Con el fin de evitar cualquier sospecha de los servicios de seguridad de la Audiencia Nacional, el regalo sería enviado desde una agencia de mensajería que no estuviera en el País Vasco y su remitente sería un supuesto estudiante de cuarto curso de Derecho de una universidad también ajena al País Vasco. En la nota que acompañaría al regalo, el falso estudiante explicaría su admiración hacia el juez por haber procesado a Augusto Pinochet o por las causas abiertas en torno a la corrupción en el
PP, e incluso por "los macrosumarios que tiene con Euskal Herria".
Magistrados en el punto de mira
El documento requisado a
Martitegi señala que el envenenamiento se planteaba como un desafío a las medidas de seguridad del juez y preveía extender el ataque a otros magistrados como Fernando Grande-Marlaska o Santiago Pedraz.

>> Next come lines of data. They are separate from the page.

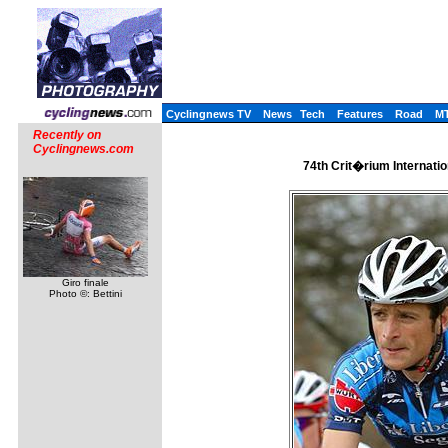
Cyclingnews TV
News
Tech
Features
Road
M
Recently on
Cyclingnews.com
74th Crit�rium Internatio
Giro finale
Photo ©: Bettini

Se trataría de una advertencia de que, por más vigilancia que se monte, "se puede golpear a los objetivos, no con bomba o bala, pero...". Asimismo, se subraya que una vez empleado este sistema sería la última vez que funcionara, ya que se adoptarían nuevas medidas de seguridad antiterrorista. En el documento se señalaba que "sería un gran logro para la organización" y proponía tener listo, grabado o escrito, el mensaje de reivindicación para, en caso de que el envenenamiento tuviera éxito, divulgarlo con la máxima celeridad.
Martitegi, de 29 años, es el autor del atentado que acabó en Legutiano con la vida del guardia civil
Juan Manuel Piñuel. Accedió a la jefatura de los comandos de ETA tras las sucesivas detenciones de sus antecesores Garikoitz Azpiazu (Txeroki) y Aitzol Iriondo (Gurbitz).